River in Northern Territory, Australia

The Roper River in 1946

The Roper River (Ropa Riba) is a large perennial river in the Katherine region of the Northern Territory of Australia.

==Location and features==
Formed by the confluence of the Waterhouse River and Roper Creek, the Roper River rises east of Mataranka in the Elsey National Park and flows generally east for over 400 km to meet the sea in Limmen Bight on the Gulf of Carpentaria. The river is joined by fifteen tributaries, including the Chambers, Strangways, Jalboi, Hodgson and the Wilton Rivers. The river descends 126 m over its 400 km course and has a catchment area of 81,794 km2, which is one of the largest river catchment areas in the Northern Territory. The Roper River is navigable for about 145 km, until the tidal limit at Roper Bar, and forms the southern boundary of the region known as Arnhem Land. Mataranka Hot Springs and the township of Mataranka lie close to the river at its western end. Port Roper lies near its mouth on Limmen Bight.

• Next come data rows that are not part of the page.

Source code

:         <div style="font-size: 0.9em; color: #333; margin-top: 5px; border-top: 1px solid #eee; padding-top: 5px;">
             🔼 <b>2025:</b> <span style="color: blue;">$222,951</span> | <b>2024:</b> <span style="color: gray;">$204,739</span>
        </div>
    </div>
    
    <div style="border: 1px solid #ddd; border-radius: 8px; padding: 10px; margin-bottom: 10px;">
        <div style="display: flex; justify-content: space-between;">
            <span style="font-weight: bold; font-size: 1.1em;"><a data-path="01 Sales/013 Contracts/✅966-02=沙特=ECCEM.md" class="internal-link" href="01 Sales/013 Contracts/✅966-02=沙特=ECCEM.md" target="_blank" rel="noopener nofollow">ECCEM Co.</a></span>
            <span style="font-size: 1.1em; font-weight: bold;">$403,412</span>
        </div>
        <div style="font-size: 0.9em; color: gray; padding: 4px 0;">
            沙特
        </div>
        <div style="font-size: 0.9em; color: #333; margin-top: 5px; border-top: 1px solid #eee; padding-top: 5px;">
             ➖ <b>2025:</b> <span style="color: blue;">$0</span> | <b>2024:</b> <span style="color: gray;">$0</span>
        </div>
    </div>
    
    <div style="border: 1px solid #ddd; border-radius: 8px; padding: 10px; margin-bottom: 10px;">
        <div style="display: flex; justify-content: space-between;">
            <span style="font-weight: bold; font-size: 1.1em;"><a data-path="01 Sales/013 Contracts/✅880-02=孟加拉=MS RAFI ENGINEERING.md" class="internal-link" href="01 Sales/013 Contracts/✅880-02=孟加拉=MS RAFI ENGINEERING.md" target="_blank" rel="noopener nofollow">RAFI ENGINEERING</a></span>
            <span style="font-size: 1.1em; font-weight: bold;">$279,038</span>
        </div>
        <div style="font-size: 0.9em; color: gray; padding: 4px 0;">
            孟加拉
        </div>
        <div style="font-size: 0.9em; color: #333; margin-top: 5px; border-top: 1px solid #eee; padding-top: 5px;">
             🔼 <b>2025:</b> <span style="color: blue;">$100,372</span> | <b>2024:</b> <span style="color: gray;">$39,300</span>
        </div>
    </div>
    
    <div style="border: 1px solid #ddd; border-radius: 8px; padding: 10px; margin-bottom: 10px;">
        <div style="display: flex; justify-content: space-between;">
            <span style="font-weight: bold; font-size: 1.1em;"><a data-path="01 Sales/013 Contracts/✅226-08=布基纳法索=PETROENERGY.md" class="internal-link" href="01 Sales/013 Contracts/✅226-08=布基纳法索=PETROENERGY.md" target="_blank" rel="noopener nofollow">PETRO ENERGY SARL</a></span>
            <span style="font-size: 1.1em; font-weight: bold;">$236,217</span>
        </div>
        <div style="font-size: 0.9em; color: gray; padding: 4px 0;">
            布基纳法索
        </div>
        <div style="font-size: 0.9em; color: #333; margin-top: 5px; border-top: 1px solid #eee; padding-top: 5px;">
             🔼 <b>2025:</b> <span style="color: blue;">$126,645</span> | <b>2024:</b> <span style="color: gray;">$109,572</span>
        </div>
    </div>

The river has a mean annual outflow of 5.54 km3/year. It is one of only few major rivers in the Northern Territory that flows all year round sustained by groundwater.

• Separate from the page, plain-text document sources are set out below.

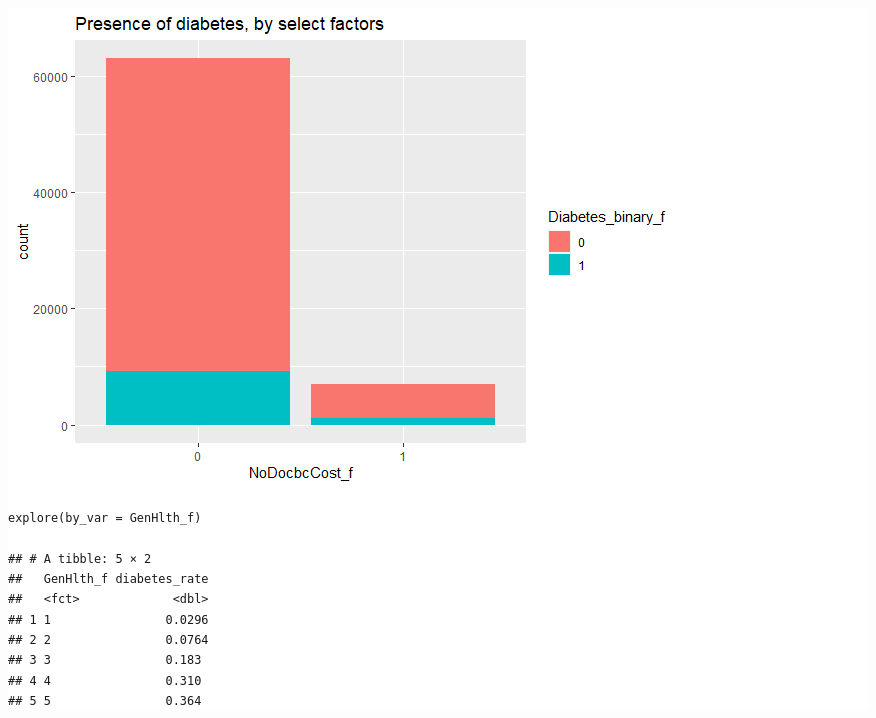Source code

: ![](ed_level_eq_5_files/figure-markdown_strict/unnamed-chunk-10-12.png)

    explore(by_var = GenHlth_f)

    ## # A tibble: 5 × 2
    ##   GenHlth_f diabetes_rate
    ##   <fct>             <dbl>
    ## 1 1                0.0296
    ## 2 2                0.0764
    ## 3 3                0.183 
    ## 4 4                0.310 
    ## 5 5                0.364
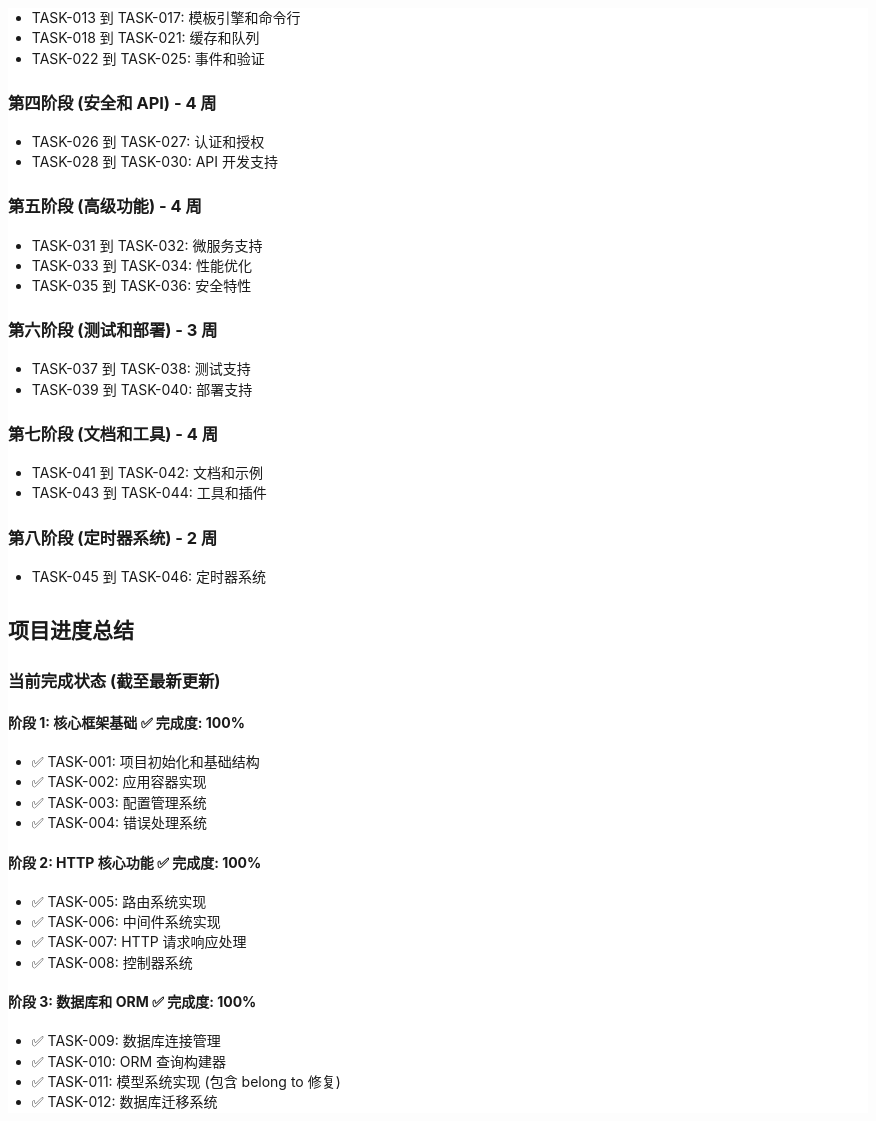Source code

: - TASK-013 到 TASK-017: 模板引擎和命令行
- TASK-018 到 TASK-021: 缓存和队列
- TASK-022 到 TASK-025: 事件和验证

### 第四阶段 (安全和 API) - 4 周

- TASK-026 到 TASK-027: 认证和授权
- TASK-028 到 TASK-030: API 开发支持

### 第五阶段 (高级功能) - 4 周

- TASK-031 到 TASK-032: 微服务支持
- TASK-033 到 TASK-034: 性能优化
- TASK-035 到 TASK-036: 安全特性

### 第六阶段 (测试和部署) - 3 周

- TASK-037 到 TASK-038: 测试支持
- TASK-039 到 TASK-040: 部署支持

### 第七阶段 (文档和工具) - 4 周

- TASK-041 到 TASK-042: 文档和示例
- TASK-043 到 TASK-044: 工具和插件

### 第八阶段 (定时器系统) - 2 周

- TASK-045 到 TASK-046: 定时器系统

## 项目进度总结

### 当前完成状态 (截至最新更新)

#### 阶段 1: 核心框架基础 ✅ 完成度: 100%

- ✅ TASK-001: 项目初始化和基础结构
- ✅ TASK-002: 应用容器实现
- ✅ TASK-003: 配置管理系统
- ✅ TASK-004: 错误处理系统

#### 阶段 2: HTTP 核心功能 ✅ 完成度: 100%

- ✅ TASK-005: 路由系统实现
- ✅ TASK-006: 中间件系统实现
- ✅ TASK-007: HTTP 请求响应处理
- ✅ TASK-008: 控制器系统

#### 阶段 3: 数据库和 ORM ✅ 完成度: 100%

- ✅ TASK-009: 数据库连接管理
- ✅ TASK-010: ORM 查询构建器
- ✅ TASK-011: 模型系统实现 (包含 belong to 修复)
- ✅ TASK-012: 数据库迁移系统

Annual flooding is essential for the health of its nationally significant coastal wetlands and seagrass beds of Limmen Bight, that are habitat for turtles and dugongs, as well as the barramundi, prawns and crabs that are fished recreationally and commercially.

==History==
The traditional owners of the Roper River are the Ngalakgan, Alawa, Mangarrayi, Ngandi, Marra, Warndarrang, Nunggubuyu, Ritharrngu-Wagilak and Rembarrnga peoples.

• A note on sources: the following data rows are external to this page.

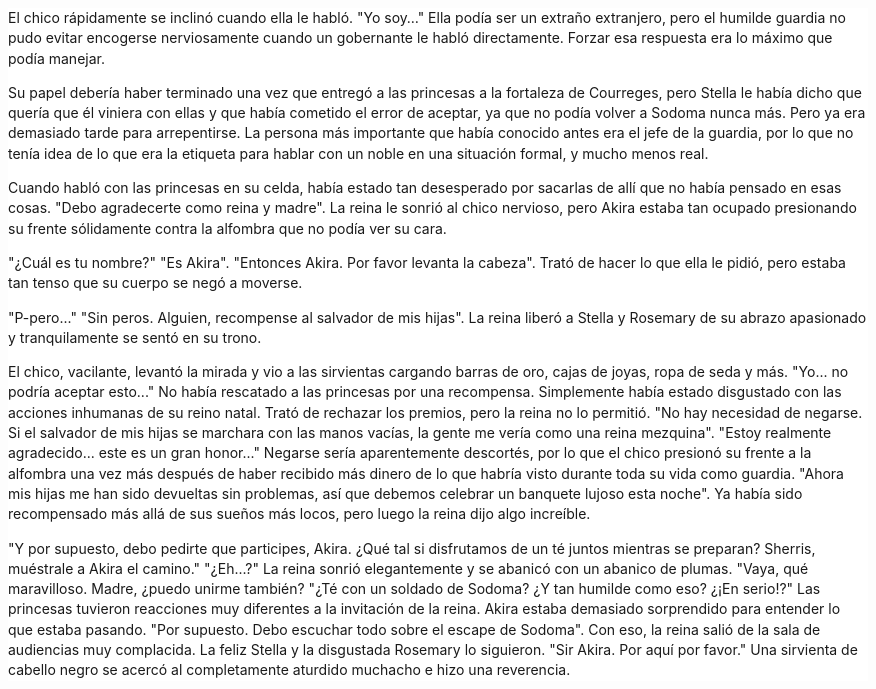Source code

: El chico rápidamente se inclinó cuando ella le habló. "Yo soy…"
Ella podía ser un extraño extranjero, pero el humilde guardia no pudo evitar encogerse nerviosamente cuando un gobernante le habló directamente. Forzar esa respuesta era lo máximo que podía manejar.

Su papel debería haber terminado una vez que entregó a las princesas a la fortaleza de Courreges, pero Stella le había dicho que quería que él viniera con ellas y que había cometido el error de aceptar, ya que no podía volver a Sodoma nunca más.
Pero ya era demasiado tarde para arrepentirse.
La persona más importante que había conocido antes era el jefe de la guardia, por lo que no tenía idea de lo que era la etiqueta para hablar con un noble en una situación formal, y mucho menos real.

Cuando habló con las princesas en su celda, había estado tan desesperado por sacarlas de allí que no había pensado en esas cosas.
"Debo agradecerte como reina y madre".
La reina le sonrió al chico nervioso, pero Akira estaba tan ocupado presionando su frente sólidamente contra la alfombra que no podía ver su cara.

"¿Cuál es tu nombre?" "Es Akira".
"Entonces Akira. Por favor levanta la cabeza".
Trató de hacer lo que ella le pidió, pero estaba tan tenso que su cuerpo se negó a moverse.

"P-pero..."
"Sin peros. Alguien, recompense al salvador de mis hijas".
La reina liberó a Stella y Rosemary de su abrazo apasionado y tranquilamente se sentó en su trono.

El chico, vacilante, levantó la mirada y vio a las sirvientas cargando barras de oro, cajas de joyas, ropa de seda y más.
"Yo... no podría aceptar esto..."
No había rescatado a las princesas por una recompensa. Simplemente había estado disgustado con las acciones inhumanas de su reino natal. Trató de rechazar los premios, pero la reina no lo permitió.
"No hay necesidad de negarse. Si el salvador de mis hijas se marchara con las manos vacías, la gente me vería como una reina mezquina".
"Estoy realmente agradecido... este es un gran honor..."
Negarse sería aparentemente descortés, por lo que el chico presionó su frente a la alfombra una vez más después de haber recibido más dinero de lo que habría visto durante toda su vida como guardia.
"Ahora mis hijas me han sido devueltas sin problemas, así que debemos celebrar un banquete lujoso esta noche".
Ya había sido recompensado más allá de sus sueños más locos, pero luego la reina dijo algo increíble.

"Y por supuesto, debo pedirte que participes, Akira. ¿Qué tal si disfrutamos de un té juntos mientras se preparan? Sherris, muéstrale a Akira el camino."
"¿Eh...?"
La reina sonrió elegantemente y se abanicó con un abanico de plumas. "Vaya, qué maravilloso. Madre, ¿puedo unirme también?
"¿Té con un soldado de Sodoma? ¿Y tan humilde como eso? ¿¡En serio!?" Las princesas tuvieron reacciones muy diferentes a la invitación de la reina.
Akira estaba demasiado sorprendido para entender lo que estaba pasando. "Por supuesto. Debo escuchar todo sobre el escape de Sodoma".
Con eso, la reina salió de la sala de audiencias muy complacida. La feliz Stella y la disgustada Rosemary lo siguieron.
"Sir Akira. Por aquí por favor."
Una sirvienta de cabello negro se acercó al completamente aturdido muchacho e hizo una reverencia.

The first European to explore the Roper River was Ludwig Leichhardt in 1845 as he made his way from Moreton Bay to Port Essington. Leichhardt crossed the river at Roper Bar, a rocky shelf which conveniently lies at the high tide limit on the river. He named the river after John Roper, a member of the expedition stating: "I found myself on the banks of a large fresh water river from 500 to 800 yards broad, with not very high banks... it was the river Mr Roper has seen two days before, and I named it after him, as I had promised to do."

==Tributaries==

The largest tributaries of the Roper River:

| Left tributary | Right tributary | Length (km) | Basin size (km^{2}) | Average discharge (m^{3}/s) |
| Roper |  | 400^{*} | 81,794 | 296.9 |
| Phelp |  | 123 | 5,305 | 40 |
|  | Mountain Creek |  | 633.6 | 3.65 |
| Hodgson | 230 | 14,109 | 89.6 |
| Wilton |  | 225 | 12,694 | 85 |
| Jalboi | 90 | 2,271 | 8.6 |
| Flying Fox Creek | 178 | 3,037 | 12 |
| Maiwok Creek | 167 | 2,770 | 10.2 |
|  | Strangways | 185 | 6,142 | 18 |
| Chambers |  | 70 | 1,051 | 4.1 |
|  | Elsey Creek |  | 21,210 | 23.8 |
| Waterhouse |  | 199 | 3,649 | 14.8 |
|  | Roper Creek | 110 | 2,108.7 | 7.4 |

^{*}Roper River (400 km with Waterhouse River (199 km is 599 km long; Roper River with the Roper Creek (110 km is 510 km long;

==Roper River Mission ==

The Roper River Mission was established by the Church of England Missionary Society in 1908. After it was closed in 1968, the government took over management of the community. In 1988, control of the town was handed to the Yugul Mangi Community Government Council, and the township was renamed Ngukurr.